◆ **WHAT IS EXPECTED**: Output all lines from the entries below as a numbered list, omitting any blank lines.

LISTED ENTRIES START

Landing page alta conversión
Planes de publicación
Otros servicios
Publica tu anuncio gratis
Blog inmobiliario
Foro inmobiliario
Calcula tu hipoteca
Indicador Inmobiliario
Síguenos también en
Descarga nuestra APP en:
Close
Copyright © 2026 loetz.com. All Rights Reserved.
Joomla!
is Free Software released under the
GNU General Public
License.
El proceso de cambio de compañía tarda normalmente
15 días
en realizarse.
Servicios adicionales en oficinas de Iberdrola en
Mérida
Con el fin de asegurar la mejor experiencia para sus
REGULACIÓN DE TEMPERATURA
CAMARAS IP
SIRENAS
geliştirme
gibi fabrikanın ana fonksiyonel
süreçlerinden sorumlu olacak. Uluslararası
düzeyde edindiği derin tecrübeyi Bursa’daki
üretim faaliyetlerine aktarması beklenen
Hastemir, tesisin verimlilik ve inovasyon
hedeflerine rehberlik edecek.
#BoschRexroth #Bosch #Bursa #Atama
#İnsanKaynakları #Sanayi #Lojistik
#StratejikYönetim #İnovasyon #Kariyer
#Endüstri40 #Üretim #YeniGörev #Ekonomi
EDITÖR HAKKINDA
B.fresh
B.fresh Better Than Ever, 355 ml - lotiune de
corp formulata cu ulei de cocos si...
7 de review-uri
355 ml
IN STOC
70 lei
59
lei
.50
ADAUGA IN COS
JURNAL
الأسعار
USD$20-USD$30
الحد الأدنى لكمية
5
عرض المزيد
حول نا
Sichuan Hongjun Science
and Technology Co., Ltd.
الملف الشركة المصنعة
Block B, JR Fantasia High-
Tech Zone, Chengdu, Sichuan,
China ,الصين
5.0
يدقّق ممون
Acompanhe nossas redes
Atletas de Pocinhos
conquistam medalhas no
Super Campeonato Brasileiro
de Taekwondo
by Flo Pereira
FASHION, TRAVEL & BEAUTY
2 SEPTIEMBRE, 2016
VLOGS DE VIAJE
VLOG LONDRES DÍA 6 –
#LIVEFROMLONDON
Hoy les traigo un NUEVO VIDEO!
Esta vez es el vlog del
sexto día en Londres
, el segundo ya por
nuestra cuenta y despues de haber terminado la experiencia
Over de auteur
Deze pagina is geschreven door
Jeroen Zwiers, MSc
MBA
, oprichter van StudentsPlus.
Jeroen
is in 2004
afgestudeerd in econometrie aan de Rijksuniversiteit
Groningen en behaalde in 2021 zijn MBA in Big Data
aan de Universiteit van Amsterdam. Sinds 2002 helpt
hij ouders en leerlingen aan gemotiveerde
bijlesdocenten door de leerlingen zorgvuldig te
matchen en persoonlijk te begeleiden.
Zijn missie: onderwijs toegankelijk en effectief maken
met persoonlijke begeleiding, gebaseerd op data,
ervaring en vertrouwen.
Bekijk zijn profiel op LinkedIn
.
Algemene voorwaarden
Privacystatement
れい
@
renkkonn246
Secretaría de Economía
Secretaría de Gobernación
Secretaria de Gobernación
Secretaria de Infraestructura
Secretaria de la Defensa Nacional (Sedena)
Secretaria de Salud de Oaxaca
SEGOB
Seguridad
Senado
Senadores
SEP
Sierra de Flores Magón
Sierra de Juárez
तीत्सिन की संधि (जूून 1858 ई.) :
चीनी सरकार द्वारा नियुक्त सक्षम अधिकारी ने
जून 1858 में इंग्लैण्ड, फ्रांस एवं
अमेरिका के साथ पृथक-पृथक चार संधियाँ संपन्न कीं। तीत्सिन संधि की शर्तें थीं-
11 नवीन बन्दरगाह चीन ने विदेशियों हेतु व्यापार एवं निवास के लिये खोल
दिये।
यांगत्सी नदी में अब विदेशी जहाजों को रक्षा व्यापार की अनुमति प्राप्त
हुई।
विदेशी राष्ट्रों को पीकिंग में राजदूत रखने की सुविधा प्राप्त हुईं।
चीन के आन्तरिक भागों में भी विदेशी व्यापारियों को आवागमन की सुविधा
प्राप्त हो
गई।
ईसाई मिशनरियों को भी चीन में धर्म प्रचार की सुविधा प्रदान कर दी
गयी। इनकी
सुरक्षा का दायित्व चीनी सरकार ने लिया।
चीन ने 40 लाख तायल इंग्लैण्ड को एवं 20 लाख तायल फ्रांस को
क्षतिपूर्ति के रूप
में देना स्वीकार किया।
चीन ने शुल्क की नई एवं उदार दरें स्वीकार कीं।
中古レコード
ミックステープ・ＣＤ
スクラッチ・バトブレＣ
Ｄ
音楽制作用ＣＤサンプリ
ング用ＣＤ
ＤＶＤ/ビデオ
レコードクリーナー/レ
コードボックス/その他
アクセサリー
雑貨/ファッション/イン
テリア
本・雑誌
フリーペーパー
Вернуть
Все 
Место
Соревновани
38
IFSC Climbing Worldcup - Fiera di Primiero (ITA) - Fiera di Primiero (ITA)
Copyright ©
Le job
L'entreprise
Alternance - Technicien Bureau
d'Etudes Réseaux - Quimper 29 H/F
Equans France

LISTED ENTRIES END

◆ **RESPONSE**:
1. Landing page alta conversión
2. Planes de publicación
3. Otros servicios
4. Publica tu anuncio gratis
5. Blog inmobiliario
6. Foro inmobiliario
7. Calcula tu hipoteca
8. Indicador Inmobiliario
9. Síguenos también en
10. Descarga nuestra APP en:
11. Close
12. Copyright © 2026 loetz.com. All Rights Reserved.
13. Joomla!
14. is Free Software released under the
15. GNU General Public
16. License.
17. El proceso de cambio de compañía tarda normalmente
18. 15 días
19. en realizarse.
20. Servicios adicionales en oficinas de Iberdrola en
21. Mérida
22. Con el fin de asegurar la mejor experiencia para sus
23. REGULACIÓN DE TEMPERATURA
24. CAMARAS IP
25. SIRENAS
26. geliştirme
27. gibi fabrikanın ana fonksiyonel
28. süreçlerinden sorumlu olacak. Uluslararası
29. düzeyde edindiği derin tecrübeyi Bursa’daki
30. üretim faaliyetlerine aktarması beklenen
31. Hastemir, tesisin verimlilik ve inovasyon
32. hedeflerine rehberlik edecek.
33. #BoschRexroth #Bosch #Bursa #Atama
34. #İnsanKaynakları #Sanayi #Lojistik
35. #StratejikYönetim #İnovasyon #Kariyer
36. #Endüstri40 #Üretim #YeniGörev #Ekonomi
37. EDITÖR HAKKINDA
38. B.fresh
39. B.fresh Better Than Ever, 355 ml - lotiune de
40. corp formulata cu ulei de cocos si...
41. 7 de review-uri
42. 355 ml
43. IN STOC
44. 70 lei
45. 59
46. lei
47. .50
48. ADAUGA IN COS
49. JURNAL
50. الأسعار
51. USD$20-USD$30
52. الحد الأدنى لكمية
53. 5
54. عرض المزيد
55. حول نا
56. Sichuan Hongjun Science
57. and Technology Co., Ltd.
58. الملف الشركة المصنعة
59. Block B, JR Fantasia High-
60. Tech Zone, Chengdu, Sichuan,
61. China ,الصين
62. 5.0
63. يدقّق ممون
64. Acompanhe nossas redes
65. Atletas de Pocinhos
66. conquistam medalhas no
67. Super Campeonato Brasileiro
68. de Taekwondo
69. by Flo Pereira
70. FASHION, TRAVEL & BEAUTY
71. 2 SEPTIEMBRE, 2016
72. VLOGS DE VIAJE
73. VLOG LONDRES DÍA 6 –
74. #LIVEFROMLONDON
75. Hoy les traigo un NUEVO VIDEO!
76. Esta vez es el vlog del
77. sexto día en Londres
78. , el segundo ya por
79. nuestra cuenta y despues de haber terminado la experiencia
80. Over de auteur
81. Deze pagina is geschreven door
82. Jeroen Zwiers, MSc
83. MBA
84. , oprichter van StudentsPlus.
85. Jeroen
86. is in 2004
87. afgestudeerd in econometrie aan de Rijksuniversiteit
88. Groningen en behaalde in 2021 zijn MBA in Big Data
89. aan de Universiteit van Amsterdam. Sinds 2002 helpt
90. hij ouders en leerlingen aan gemotiveerde
91. bijlesdocenten door de leerlingen zorgvuldig te
92. matchen en persoonlijk te begeleiden.
93. Zijn missie: onderwijs toegankelijk en effectief maken
94. met persoonlijke begeleiding, gebaseerd op data,
95. ervaring en vertrouwen.
96. Bekijk zijn profiel op LinkedIn
97. .
98. Algemene voorwaarden
99. Privacystatement
100. れい
101. @
102. renkkonn246
103. Secretaría de Economía
104. Secretaría de Gobernación
105. Secretaria de Gobernación
106. Secretaria de Infraestructura
107. Secretaria de la Defensa Nacional (Sedena)
108. Secretaria de Salud de Oaxaca
109. SEGOB
110. Seguridad
111. Senado
112. Senadores
113. SEP
114. Sierra de Flores Magón
115. Sierra de Juárez
116. तीत्सिन की संधि (जूून 1858 ई.) :
117. चीनी सरकार द्वारा नियुक्त सक्षम अधिकारी ने
118. जून 1858 में इंग्लैण्ड, फ्रांस एवं
119. अमेरिका के साथ पृथक-पृथक चार संधियाँ संपन्न कीं। तीत्सिन संधि की शर्तें थीं-
120. 11 नवीन बन्दरगाह चीन ने विदेशियों हेतु व्यापार एवं निवास के लिये खोल
121. दिये।
122. यांगत्सी नदी में अब विदेशी जहाजों को रक्षा व्यापार की अनुमति प्राप्त
123. हुई।
124. विदेशी राष्ट्रों को पीकिंग में राजदूत रखने की सुविधा प्राप्त हुईं।
125. चीन के आन्तरिक भागों में भी विदेशी व्यापारियों को आवागमन की सुविधा
126. प्राप्त हो
127. गई।
128. ईसाई मिशनरियों को भी चीन में धर्म प्रचार की सुविधा प्रदान कर दी
129. गयी। इनकी
130. सुरक्षा का दायित्व चीनी सरकार ने लिया।
131. चीन ने 40 लाख तायल इंग्लैण्ड को एवं 20 लाख तायल फ्रांस को
132. क्षतिपूर्ति के रूप
133. में देना स्वीकार किया।
134. चीन ने शुल्क की नई एवं उदार दरें स्वीकार कीं।
135. 中古レコード
136. ミックステープ・ＣＤ
137. スクラッチ・バトブレＣ
138. Ｄ
139. 音楽制作用ＣＤサンプリ
140. ング用ＣＤ
141. ＤＶＤ/ビデオ
142. レコードクリーナー/レ
143. コードボックス/その他
144. アクセサリー
145. 雑貨/ファッション/イン
146. テリア
147. 本・雑誌
148. フリーペーパー
149. Вернуть
150. Все 
151. Место
152. Соревновани
153. 38
154. IFSC Climbing Worldcup - Fiera di Primiero (ITA) - Fiera di Primiero (ITA)
155. Copyright ©
156. Le job
157. L'entreprise
158. Alternance - Technicien Bureau
159. d'Etudes Réseaux - Quimper 29 H/F
160. Equans France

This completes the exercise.